• Sorular ve Görevler
A - Komplo teorileri üzerine yazıya göre Seyit Rıza adına gönderilen mektubu kim kaleme almıştır?
B - Komplo teorileri üzerine yazıdan "Oysa böyle bir" sözleriyle başlayıp "kadar yakındır birbirine." sözlerine kadar devam eden bölümü aynen yazınız.

• Sayfa
==========

Komplo ve paranoya!

ABD, iktidarın gitmesini istiyor olabilir ama Kılıçdaroğlu’nun ABD projesi olduğunu söylemek başkadır. Muhalefet, tamamen “milli ve yerlidir.” Fazla ulusalcı arkadaşlar muhalefeti destekleyebilirler. Korkmasınlar, “ABD maşası” falan olmazlar!

Bizim gibi orta düzeyde “gelişmiş” toplumlar komplo teorilerine ve paranoyaya oldukça yatkındır. Bu toplumların, dünyada ve ülkede olup biten olaylara, gelişmelere kafa yorma becerisi olan oldukça kalabalık bir okumuş nüfusu vardır. Ve bu nüfus, sekülarizmin gelişmesi nedeniyle kader belirleyici rolü azalmış olan Allah’ın yerine, her şeyi inceden inceye hesaplayan ve dünyayı komplolarla yöneten büyük devletleri koyar, en başta da ABD’yi.

DERSİM…

Aslında bu alışkanlıklarını, kolay sonuçlara varmaya can atan kitlelerin içinde en fazla yayan ulusalcı aydınlardır ve komplo teorilerini tarihteki olaylara kadar uzatırlar. O İngiliz emperyalistleri yok mudur, onlar geçmişte neler neler yapmışlardır “ülkemizi bölmek” için! Dersim’deki isyancı Seyit Rıza bile onların “adamı”dır, onların teşvikiyle ayaklanmaya kalkmıştır! İngilizleri yardıma çağıran “ihanet mektubu” tarihin sayfaları arasında halen durmaktadır!?

Oysa böyle bir durum yoktur. İngiltere, enikonu Batı yanlısı o zamanki CHP iktidarını neden yıkmaya kalkışsın, yok böyle bir şey. Güç ilişkilerindeki ustalığı ve kıvraklığı iyi bilenen “güneş doğmayan imparatorluk”, koca Türkiye Cumhuriyeti dururken, köyünde kendi halinde yaşayan bir Rayber’e neden oynasın? O mektuba gelince, mektup, Dersim’deki az sayıdaki entelektüelden biri olan Nuri Dersimi tarafından yazılmış ve Seyit Rıza adına gönderilmiştir. Mektup, bir komploya değil, üstün askerî güçler tarafından ezilmekte olan Dersim halkına, İngiliz hükümetinin muavenet etmesi, Mustafa Kemal’den merhamet dilemesi için yazılmıştır. Anlayacağınız, ortada komplo falan yoktur, zayıf durumda olan ve insafsızca ezilen Dersim halkının kırılmasını önleme ricası vardır. “Komplolarla” paranoyalar genellikle ikiz kardeş kadar yakındır birbirine.

==========

• Verilen Bilgiler
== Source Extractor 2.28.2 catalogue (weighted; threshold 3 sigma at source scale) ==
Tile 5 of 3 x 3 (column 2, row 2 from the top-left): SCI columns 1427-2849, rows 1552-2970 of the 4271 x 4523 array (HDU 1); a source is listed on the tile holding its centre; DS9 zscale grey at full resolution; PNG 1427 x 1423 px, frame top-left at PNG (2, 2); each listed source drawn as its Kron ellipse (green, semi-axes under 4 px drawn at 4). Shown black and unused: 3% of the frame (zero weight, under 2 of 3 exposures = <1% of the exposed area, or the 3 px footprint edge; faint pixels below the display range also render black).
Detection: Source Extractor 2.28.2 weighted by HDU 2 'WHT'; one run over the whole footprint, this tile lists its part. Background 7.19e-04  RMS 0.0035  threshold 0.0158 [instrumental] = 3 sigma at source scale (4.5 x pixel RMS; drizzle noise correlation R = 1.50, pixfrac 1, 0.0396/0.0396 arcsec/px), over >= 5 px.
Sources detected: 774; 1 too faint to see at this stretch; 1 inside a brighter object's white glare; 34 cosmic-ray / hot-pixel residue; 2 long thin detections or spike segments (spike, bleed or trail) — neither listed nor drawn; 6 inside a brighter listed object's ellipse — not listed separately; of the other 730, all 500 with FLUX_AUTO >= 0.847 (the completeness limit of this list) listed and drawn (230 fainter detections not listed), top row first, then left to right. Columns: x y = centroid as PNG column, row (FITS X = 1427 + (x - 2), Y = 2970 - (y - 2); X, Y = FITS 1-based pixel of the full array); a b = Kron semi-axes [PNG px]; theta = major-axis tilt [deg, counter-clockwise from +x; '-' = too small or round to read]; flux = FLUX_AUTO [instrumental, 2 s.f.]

==========

• Cevaplar
A - Mektubu, Dersim'deki az sayıdaki entelektüelden biri olan Nuri Dersimi yazmıştır.

B -
Oysa böyle bir durum yoktur. İngiltere, enikonu Batı yanlısı o zamanki CHP iktidarını neden yıkmaya kalkışsın, yok böyle bir şey. Güç ilişkilerindeki ustalığı ve kıvraklığı iyi bilenen “güneş doğmayan imparatorluk”, koca Türkiye Cumhuriyeti dururken, köyünde kendi halinde yaşayan bir Rayber’e neden oynasın? O mektuba gelince, mektup, Dersim’deki az sayıdaki entelektüelden biri olan Nuri Dersimi tarafından yazılmış ve Seyit Rıza adına gönderilmiştir. Mektup, bir komploya değil, üstün askerî güçler tarafından ezilmekte olan Dersim halkına, İngiliz hükümetinin muavenet etmesi, Mustafa Kemal’den merhamet dilemesi için yazılmıştır. Anlayacağınız, ortada komplo falan yoktur, zayıf durumda olan ve insafsızca ezilen Dersim halkının kırılmasını önleme ricası vardır. “Komplolarla” paranoyalar genellikle ikiz kardeş kadar yakındır birbirine.